FAQs
Q1 – My teenage daughter doesn’t seem to be interested in anything very much. How can I help her develop an interest?
A1 – Be honest with yourself first of all – to what extent are you trying to turn her into someone she isn’t? If you can satisfy yourself that this is not the case, then try to establish first of all why she isn’t displaying a great deal of interest in life. Is she lacking in self-esteem, for instance? (See section on self-esteem.) Perhaps she needs you to provide a wider range of opportunities for her? (See Practical Support Strategies for Parents.) Don’t be frustrated if she doesn’t seem to take up anything you suggest – just keep going and keep being encouraging. She needs to feel that you feel that it is safe for her to fail before she will take risks. Don’t rule out a physical cause, either for her lack of interest: as a growing child, her minerals, vitamins and hormones may be out of kilter, and if you are worried, you should take her to see the doctor. Above all, though, listen to her and seek to understand her; and then be as supportive as you can.
Q2 – My daughter is coming to the end of her time at school and still doesn’t know what she wants to do in life. How can I help give her a direction?
A2 – The truth is that you can’t – but you can help her see that she has all sorts of exciting opportunities ahead of her. Try to see it positively: the older she becomes, the more self-aware she becomes, and the more likely it is that she will choose a job and way of life that is best suited to her. Careers are rarely for life these days, and there is an enormous amount of flexibility in the job market. Keep encouraging her to think, and keep giving her opportunities to meet with other people and talk to them about their jobs, careers and lives, and she will find her own direction in good time.
Q3 – My daughter is being bullied and her school isn’t doing anything about it. Where do I go from here?

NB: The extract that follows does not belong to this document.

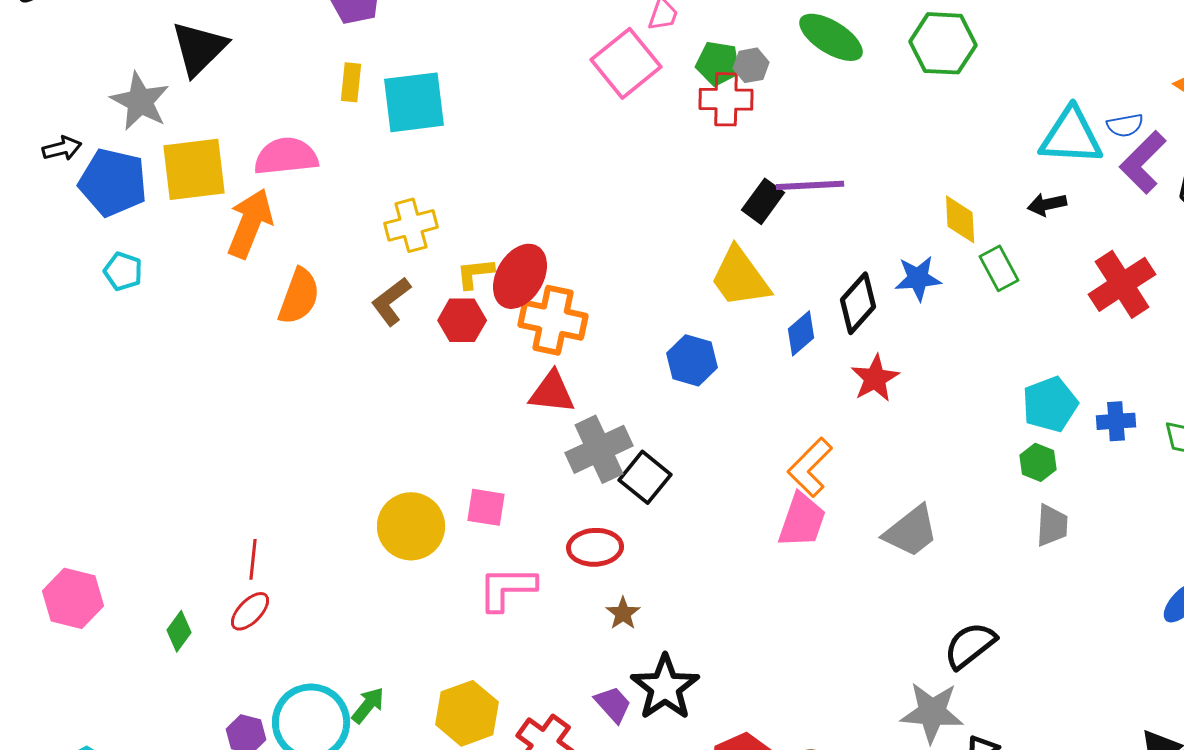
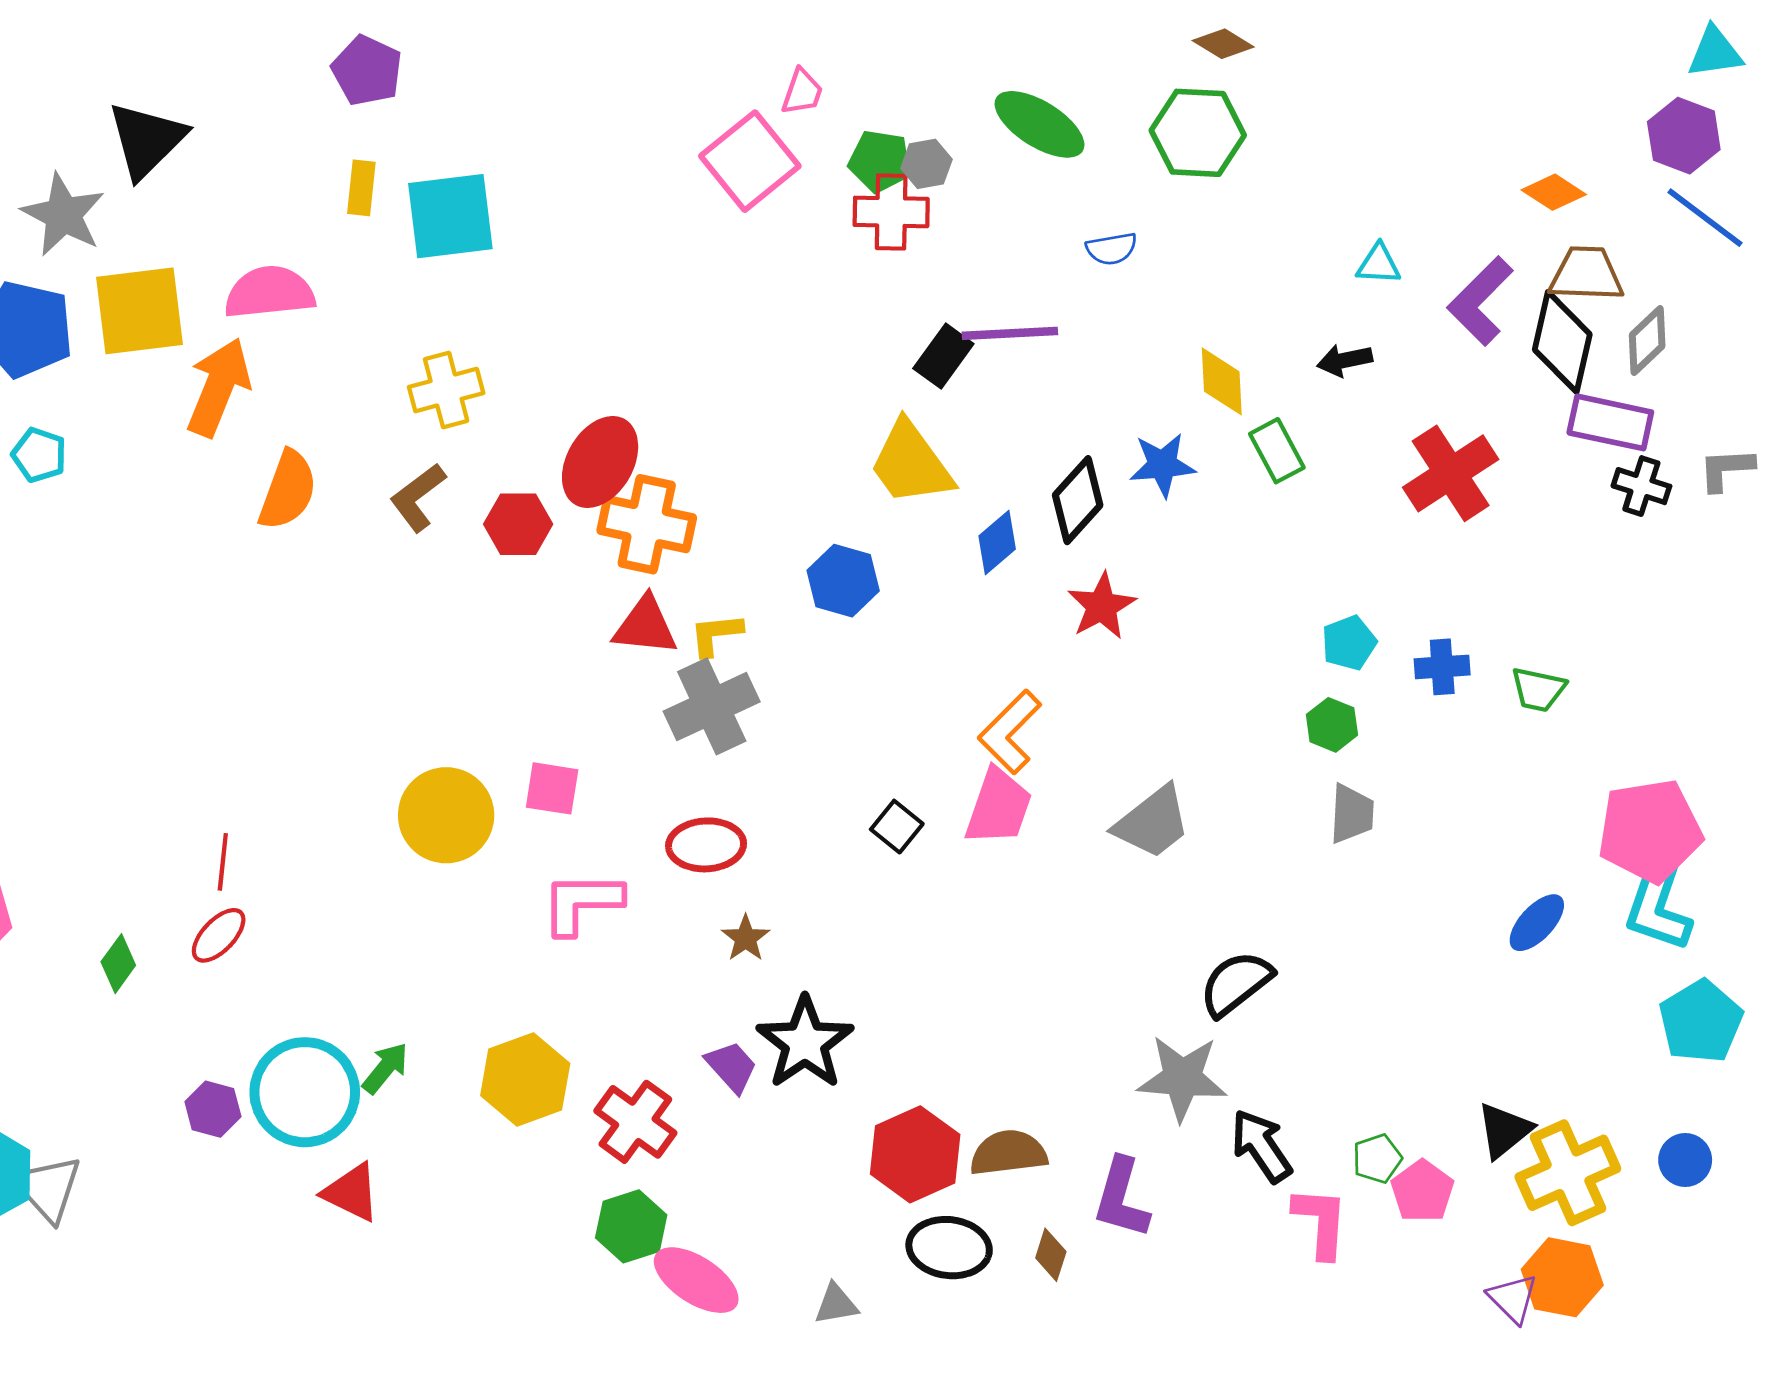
blue semicircle: (1125, 125) -> (1112, 249), moved
cyan triangle: (1071, 136) -> (1379, 264), size x0.5
yellow L-shape: (475, 273) -> (716, 634), moved
cyan pentagon: (1050, 404) -> (1349, 643), size x0.7
black square: (645, 477) -> (897, 827), moved, size x0.7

A3 – It’s unclear from your question what steps you’ve already taken, but I assume you have spoken to the school staff about your concerns. If so, contact the school again, tell them the situation is still unresolved and ask to set up a meeting with relevant pastoral staff, you and your daughter. At that meeting, talk through what has happened, how your daughter is feeling, and discuss what steps both she and the school can take to help to address the issues and to move forward. The school should take responsibility for dealing with the individuals accused of bullying. You also need to recognise that your daughter needs to develop strategies for dealing with such situations (which may not be confined to the world of school – this is a skill set she will need for life) so that you work to build her resilience too. If the perpetrators are other girls, see also the ‘Girls’ Bullying’ section on this website and perhaps track down some of the work of Val Besag, which you may find helpful.
Q4 – My daughter is finding it difficult to settle at her new school. I don’t know what to do to help her. Do you have any tips?

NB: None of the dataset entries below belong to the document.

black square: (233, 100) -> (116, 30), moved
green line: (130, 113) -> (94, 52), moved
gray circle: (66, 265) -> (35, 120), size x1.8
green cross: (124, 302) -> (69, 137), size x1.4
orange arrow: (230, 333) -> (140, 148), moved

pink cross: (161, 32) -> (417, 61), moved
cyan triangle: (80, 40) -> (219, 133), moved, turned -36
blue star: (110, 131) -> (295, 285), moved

A4 – The first thing you need to try to establish is exactly why is she unsettled and unhappy. If this is a house move and she is coping with a lot of change, the issue may be general adjustment and not specifically to do with school (although she may feel it is). If she has moved from one type of school to another (for example primary to secondary school), it may be the size of the school and the difference in routines, such as having so many different teachers and needing to take increased responsibility for personal organisation, which she is finding challenging. Does she feel out of her depth academically and so need more support with schoolwork? Or is this all about friendships, which girls tend to feel considerably more anxious about than boys at this stage? It is important that you encourage your daughter to talk about exactly when she feels most anxious – is it the journey to school? Deciding who to sit with and talk to when she arrives each day? How she spends her break and lunchtime? Homework? Then talk to the school staff and enlist their support. If they are aware of exactly how she is feeling, they will be better able to help her – perhaps by allocating her a ‘buddy’, an individual pupil who can take particular responsibility for looking after her until she has found her feet. Don’t give up – and don’t be tempted to let her stay home to avoid the problem. With your support, and the school’s, she can get through this.

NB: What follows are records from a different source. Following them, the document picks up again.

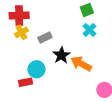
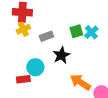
green square: (87, 10) -> (76, 31), moved
orange arrow: (81, 64) -> (80, 82), moved

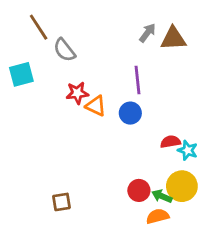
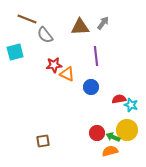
brown line: (39, 27) -> (27, 19), turned -36
brown triangle: (173, 39) -> (80, 27), moved
blue circle: (130, 113) -> (91, 87), moved

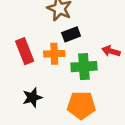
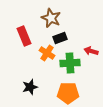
red rectangle: (25, 51) -> (24, 36), moved
orange cross: (54, 54) -> (47, 53), turned 35

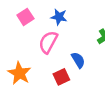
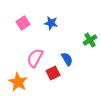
pink semicircle: (48, 42) -> (35, 58), moved
orange star: (19, 73) -> (18, 82), moved

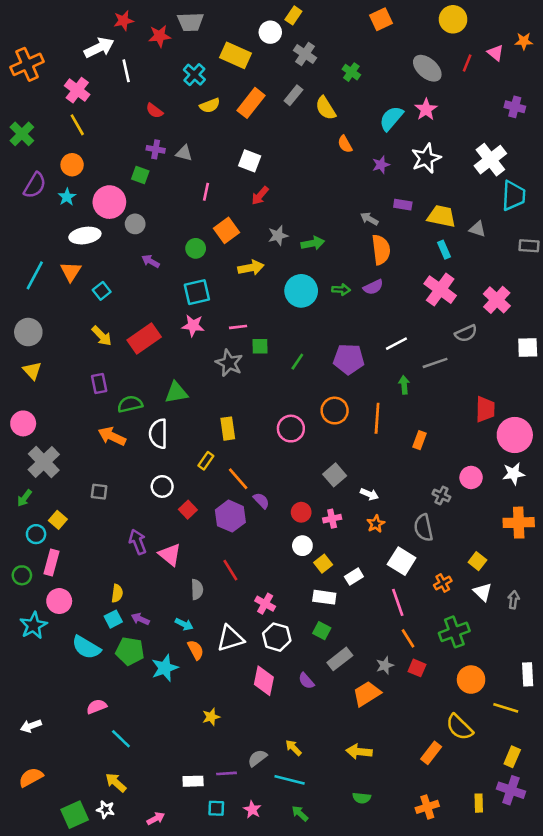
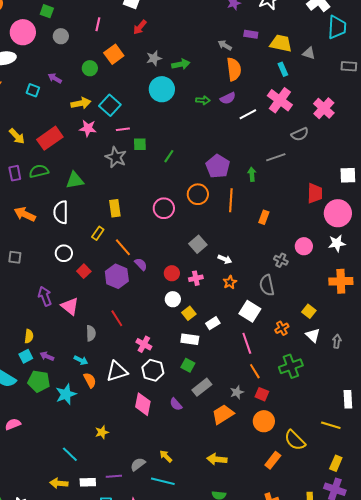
gray circle: (135, 224) -> (61, 36), moved
yellow arrow: (251, 268) -> (81, 103), moved
cyan square: (102, 291) -> (33, 90), moved, turned -32
cyan circle: (301, 291) -> (162, 89), moved
cyan square: (197, 292) -> (110, 105), moved, turned -35
white line: (396, 344) -> (248, 114), moved
white square: (528, 347) -> (348, 175), moved
purple pentagon: (349, 359) -> (218, 166), moved, turned 30
green semicircle: (130, 404) -> (39, 171), moved
orange circle: (471, 680) -> (264, 421), moved
cyan line: (121, 739) -> (70, 454), moved
yellow arrow: (116, 782) -> (59, 483), moved, turned -36

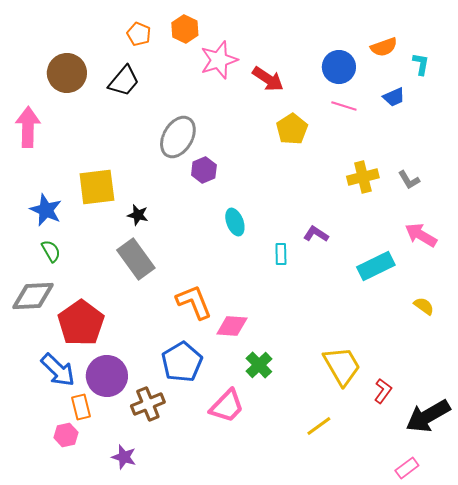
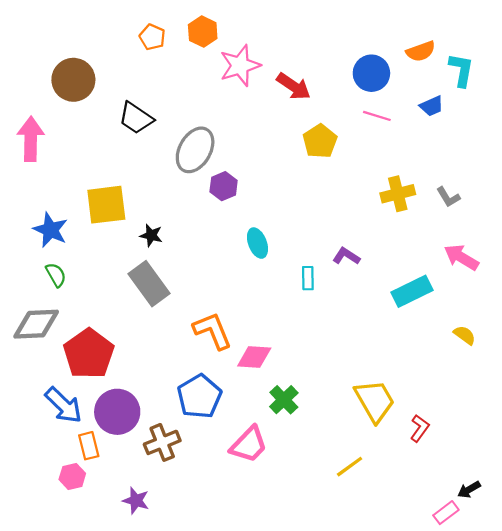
cyan L-shape: (421, 64) -> (461, 70), size x1.4
black trapezoid: (124, 81) -> (136, 118), moved, turned 84
black arrow: (428, 416) -> (469, 490), moved, size x0.5

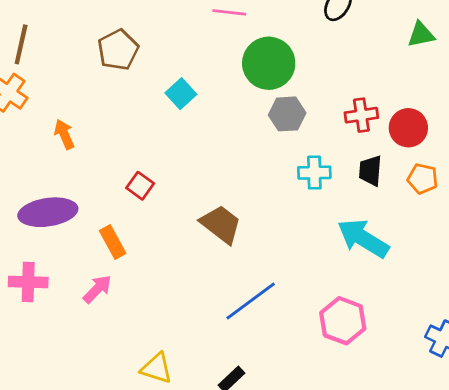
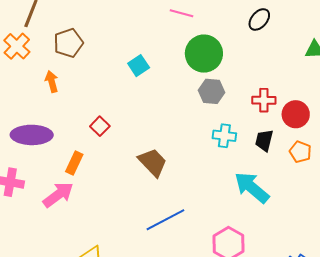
brown pentagon: (118, 50) -> (68, 43), moved
orange rectangle: (113, 242) -> (74, 163), turned 45
pink arrow: (97, 289) -> (58, 195), size x1.4

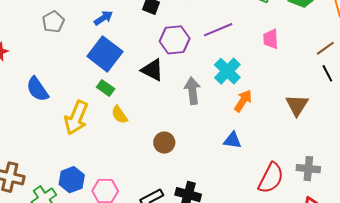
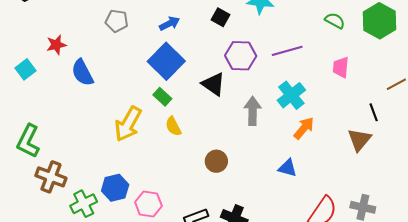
gray pentagon: (53, 22) -> (117, 21), turned 30
black line: (327, 73) -> (374, 112), moved
blue semicircle: (37, 89) -> (82, 73), moved

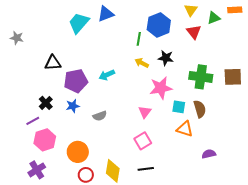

Q5 – My daughter has fallen in with the wrong crowd and we constantly argue about this. How can I get through to her?
A5 – You need to be able to identify why you feel this is ‘the wrong crowd’ and to try to see how your daughter’s perception, and yours, might differ. How well do you know them and is there any way you can get to know them better? If you do get to know them better and you still feel they have a negative influence on her, all you can do is explain to your daughter, as unemotionally as you can, the nature of your concerns. If her friendship with the group is making her unhappy or putting her at risk in some way, then she may be receptive to what you have to say. If neither of these is true, then ask yourself why you are so worried. Difficult though it may be to accept, parents can’t dictate their children’s friendship choices, much as they might like to. This is her life and she has to make her own decisions, and sometimes her own mistakes. All a loving and responsible parent can do, like a good school, is to give children a framework within which to make these choices, decisions and mistakes, and support them when they get things wrong. You will love her anyway. Just make sure she knows this.